The car is not quite as daunting as plane travel with him, though it still requires a lot. I bring more in the way of food for him when we go places via car. More of his toys and a blanket or two, as well as everything I usually bring for plane trips. We don't use the Ativan for car trips though, that is strictly for flying. And it doesn't knock him out, by the way, it really just seems to keep him mellow for a couple of hours. Of course in the car I've had to stop at highway rest-stops to change him. Which is not something that is enjoyable by any stretch of the imagination, just sometimes necessary. When we go up to visit my family in Canada we have to stop at the border to go through customs. The lines are often very long. Josh is usually fine in the car unless it's not moving, then he's not so happy. So border waits can be difficult. There are two different ways for us to cross so when I am getting close I have to pay attention to the signs indicating wait times at both crossings to see which will be faster. Man, when both boys were little and Josh was on the GFCF diet, I was packing food for both of them for however long we would be away... GFCF stuff for Josh, things Zach could eat because of his allergies, I had grocery bags, coolers, you name it. I'd open the back of the car at my mom's and she'd be like "um, how long are you staying, exactly?!" Would take me half an hour just to get everything unloaded and unpacked. Good times!

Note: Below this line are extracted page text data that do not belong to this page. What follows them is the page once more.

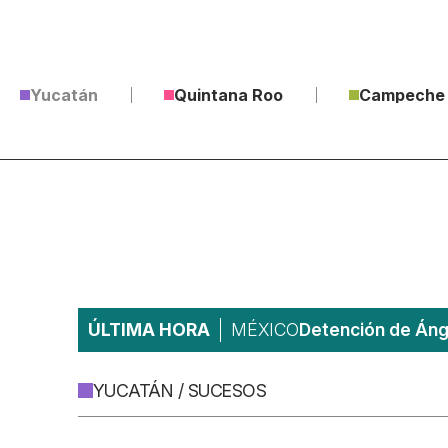
Yucatán
Quintana Roo
Campeche
ÚLTIMA HORA
MÉXICO
Detención de Ánge
YUCATÁN / SUCESOS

These days I don't travel with all the food, just some things for Josh that I can't find up there for him, like his almond milk (because I could not get him back on cow's milk after going off the GFCF diet). We also don't pack as many toys as we used to for him - just a few of his most favorite books, a few favorite toys, and all his DVD's are usually ok at this point.
I have to take those things when we are simply heading out for dinner as well, though. Along with spare pull-ups and changing supplies and special candy treats. We also have to plan so that we don't head out later than 4:30 - 5pm, as there are usually longer lines to be seated when you don't get places early, and Josh will NOT tolerate waiting when he knows fries are going to come.
When I have had the rare opportunity to venture off without Josh in tow, I realize just how easy it is and am shocked. Driving up to visit my mom a few months ago, by myself, I didn't have to worry about border waits, I could make a pit stop and not lose my mind over everything that Josh was touching, I packed in about 10 minutes and had one, small, bag.
My mom just looked at me. "Where is everything?" I laughed.